= Dreamtime Ancestors =

Dreamtime Ancestors is a symphonic poem by the American composer Christopher Theofanidis. The work was commissioned by a consortium of orchestras sponsored by New Music for America. It was composed in the summer of 2015 and was first performed on October 3, 2015, by the Plymouth Philharmonic Orchestra. The piece is dedicated to the late composer Stephen Paulus.

==Composition==
Dreamtime Ancestors has a duration of roughly 17 minutes and is composed in three movements. The piece is based on an Australian Aboriginal myth, wherein all humans are connected through "dreamtime ancestors."

==Reception==
Dreamtime Ancestors has been praised by music critics. David Berry of the Spartanburg Herald-Journal wrote:
On first hearing, the three-movement work is evocative and musically rewarding. Its musical features are striking, easy to follow and make the orchestra sound good. Melodic ideas are mostly made up of small cells, or motives, whereas longer melodic lines contribute to a constantly evolving texture. There are echoes of several prominent 20th-century masters but always subsumed by a clear sense of the composer's unique style. From the beginning, the string section is prominently featured with the winds and percussion used mainly to punctuate dramatic moments or reinforce climaxes. The meters and rhythms are mostly familiar twos and fours, but Theofanidis introduces meter changes and even irregular five beats that add nice surprises without disturbing the music's forward impetus. It takes a special talent to create a work with so much surface appeal while being enriched by clever subtleties and intricacies.
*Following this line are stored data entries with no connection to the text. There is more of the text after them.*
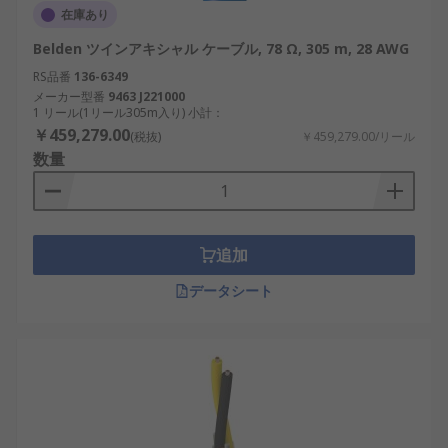
在庫あり
Belden ツインアキシャル ケーブル, 78 Ω, 305 m, 28 AWG
RS品番
136-6349
メーカー型番
9463 J221000
1 リール(1リール305m入り) 小計：
￥459,279.00
(税抜)
￥459,279.00/リール
数量
追加
データシート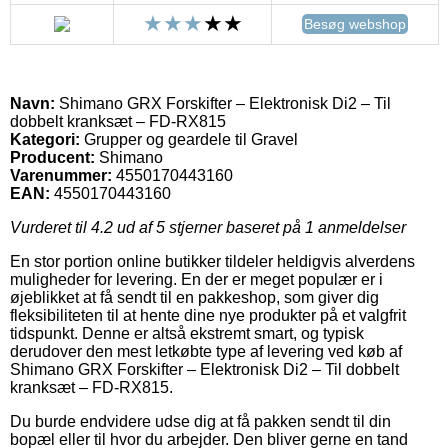
Besøg webshop
Navn:
Shimano GRX Forskifter – Elektronisk Di2 – Til
dobbelt kranksæt – FD-RX815
Kategori:
Grupper og geardele til Gravel
Producent:
Shimano
Varenummer:
4550170443160
EAN:
4550170443160
Vurderet til
4.2
ud af 5 stjerner baseret på
1
anmeldelser
En stor portion online butikker tildeler heldigvis alverdens
muligheder for levering. En der er meget populær er i
øjeblikket at få sendt til en pakkeshop, som giver dig
fleksibiliteten til at hente dine nye produkter på et valgfrit
tidspunkt. Denne er altså ekstremt smart, og typisk
derudover den mest letkøbte type af levering ved køb af
Shimano GRX Forskifter – Elektronisk Di2 – Til dobbelt
kranksæt – FD-RX815.
Du burde endvidere udse dig at få pakken sendt til din
bopæl eller til hvor du arbejder. Den bliver gerne en tand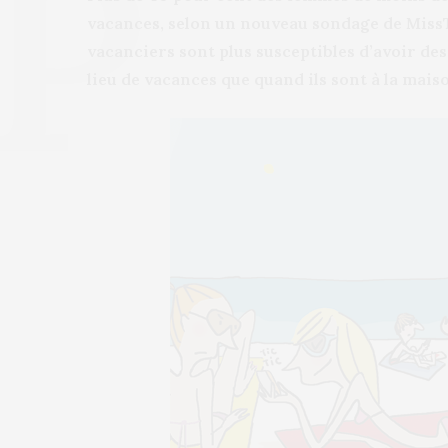
vacances, selon un nouveau sondage de MissT
vacanciers sont plus susceptibles d’avoir de
lieu de vacances que quand ils sont à la mais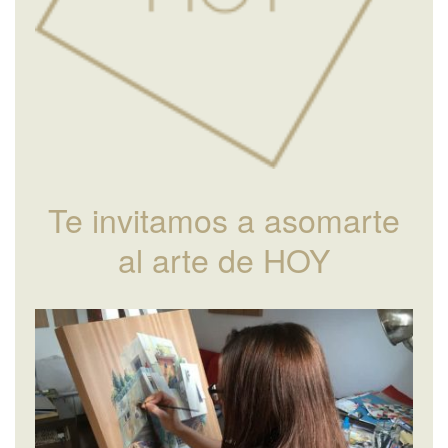
Te invitamos a asomarte
al arte de HOY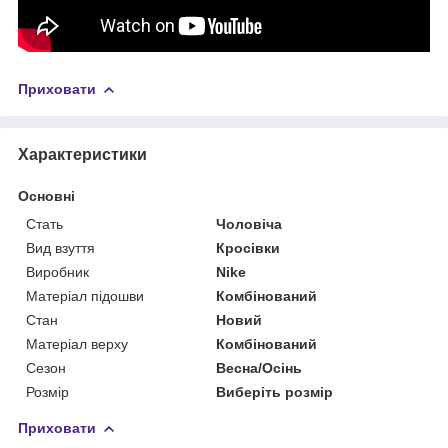
Приховати
Характеристики
Основні
Стать
Чоловіча
Вид взуття
Кросівки
Виробник
Nike
Матеріал підошви
Комбінований
Стан
Новий
Матеріал верху
Комбінований
Сезон
Весна/Осінь
Розмір
Виберіть розмір
Приховати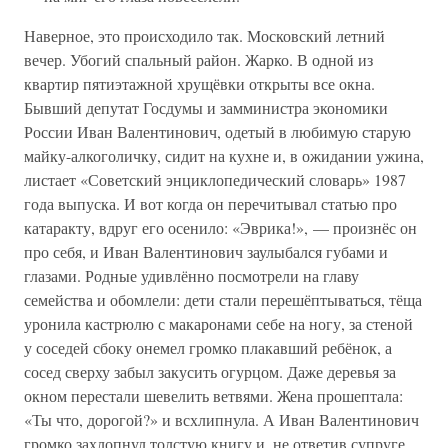
Наверное, это происходило так. Московский летний
вечер. Убогий спальный район. Жарко. В одной из
квартир пятиэтажной хрущёвки открыты все окна.
Бывший депутат Госдумы и замминистра экономики
России Иван Валентинович, одетый в любимую старую
майку-алкоголичку, сидит на кухне и, в ожидании ужина,
листает «Советский энциклопедический словарь» 1987
года выпуска. И вот когда он перечитывал статью про
катаракту, вдруг его осенило: «Эврика!», — произнёс он
про себя, и Иван Валентинович заулыбался губами и
глазами. Родные удивлённо посмотрели на главу
семейства и обомлели: дети стали перешёптываться, тёща
уронила кастрюлю с макаронами себе на ногу, за стеной
у соседей сбоку онемел громко плакавший ребёнок, а
сосед сверху забыл закусить огурцом. Даже деревья за
окном перестали шевелить ветвями. Жена прошептала:
«Ты что, дорогой?» и всхлипнула. А Иван Валентинович
громко захлопнул толстую книгу и, не ответив супруге,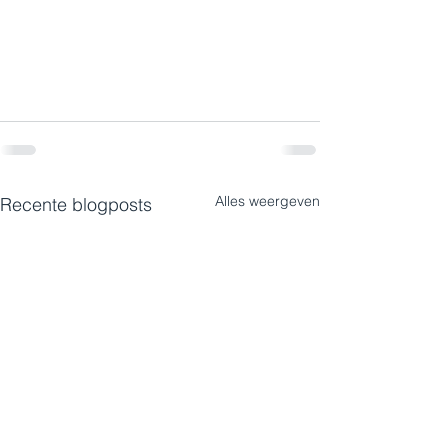
Alles weergeven
Recente blogposts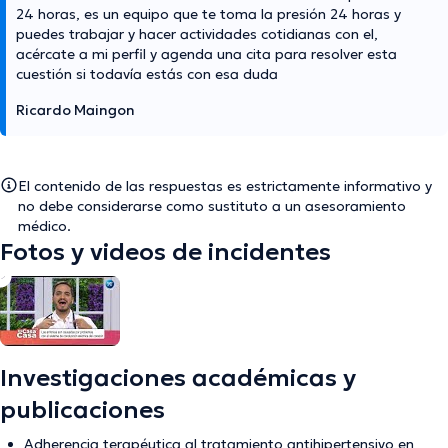
24 horas, es un equipo que te toma la presión 24 horas y
puedes trabajar y hacer actividades cotidianas con el,
acércate a mi perfil y agenda una cita para resolver esta
cuestión si todavía estás con esa duda
Ricardo Maingon
El contenido de las respuestas es estrictamente informativo y
no debe considerarse como sustituto a un asesoramiento
médico.
Fotos y videos de incidentes
Investigaciones académicas y
publicaciones
Adherencia terapéutica al tratamiento antihipertensivo en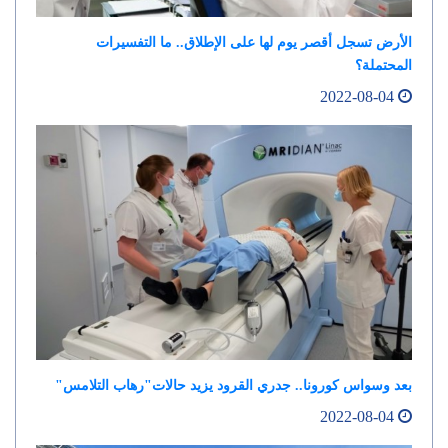
الأرض تسجل أقصر يوم لها على الإطلاق.. ما التفسيرات
المحتملة؟
2022-08-04
بعد وسواس كورونا.. جدري القرود يزيد حالات"رهاب التلامس"
2022-08-04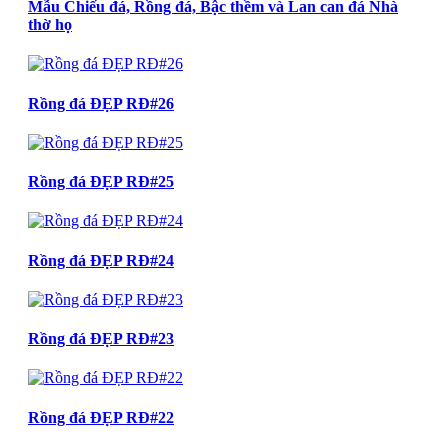
Mẫu Chiếu đá, Rồng đá, Bậc thềm và Lan can đá Nhà
thờ họ
Rồng đá ĐẸP RĐ#26
Rồng đá ĐẸP RĐ#25
Rồng đá ĐẸP RĐ#24
Rồng đá ĐẸP RĐ#23
Rồng đá ĐẸP RĐ#22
Conversely, Charly Spining of the Arizona Daily Sun gave the piece only lukewarm praise, remarking, "In three thematically inter-related sections or movements, Theofanidis' piece presents powerful thematic elements, initially introduced in unison passages for strings and winds, and then developed in an imitative fashion. In the middle section, more diverse rhythmic elements offer some variety before returning to the opening themes as the piece concludes." He added, "While captivating in its concept and colorful instrumentation, the piece is mono-thematic and a bit repetitive, offering little contrast in the tightly integrated sections. It was a bit difficult to perceive the connections in the composer's mind to the 'dreamtime' inspiration for the piece."